Arogya Niketan
- Author: Tarasankar Bandyopadhyay
- Language: Bengali
- Publication date: 1953
- Publication place: India
- Awards: Sahitya Akademi Award (1956)

= Arogya Niketan =

1953 novel by Tarasankar Bandyopadhyay

Arogya Niketan (lit. 'The House of Cure') is a 1953 Bengali novel by the Indian writer Tarasankar Bandyopadhyay. Set in rural Birbhum, it portrays the psychological and philosophical tensions between tradition and modernity through the aging Ayurvedic healer Jiban Moshay, whose self-reflection and rivalry with a young doctor expose deeper fears of death, obsolescence, and generational change.

In 1955, it won the Rabindra Puraskar and in 1956 the Sahitya Akademi Award.
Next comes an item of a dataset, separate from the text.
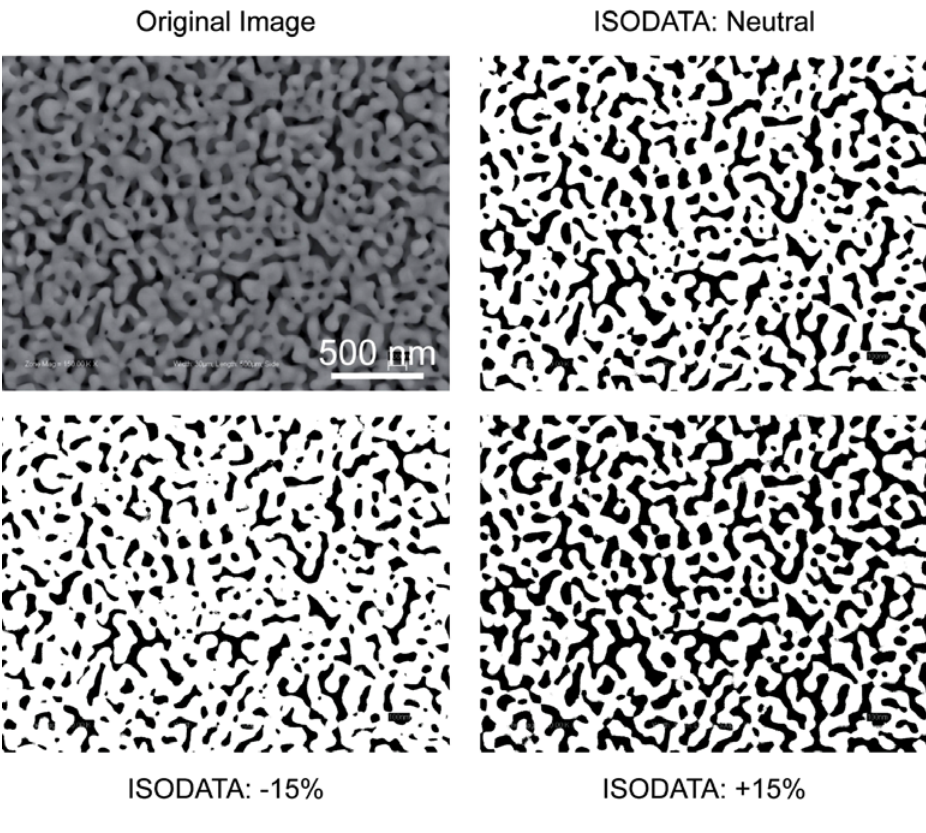
Figure 13. The percent coverage of pores (dark regions), as well as calculated values, depend on the thresholding level selected. For the example image above, the calculated percent porosity and average pore size values were 30% and 80 nm for the “neutral” case; 23% and 65 nm for the “ − 15%” case; and 39% and 110 nm for the “+15%”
Later, it was adapted into a 1967 film by Bijoy Bose.

The novel has been translated into Gujarati by Ramnik Meghani, Marathi by Shripad Josh, and Urdu by Shanti Ranjan Bhattacharya.

Dr. Sukumar Chandra, a medical student, who was particularly close to Tarasankar have possibly influenced the character of young doctor.

Arogya Niketan has been praised for its philosophical depth but criticized for "over iteration" and "stretched out description," with some critics suggesting Tarasankar's mastery showed more clearly in his short stories than in the novel form. Critic Rajakrishnan V. notes that it returns to classical ideals of greatness to address core human concerns, unlike the contemporary aesthetics which shaped by relativism and pluralism, have shunned the concept of literary greatness as outdated.

In his essay Literature as History of Social Change, K. N. Panikkar praised Arogya Niketan as a graphic portrayal of the decline of traditional medicine, saying it captured the shift more powerfully than standard historical texts.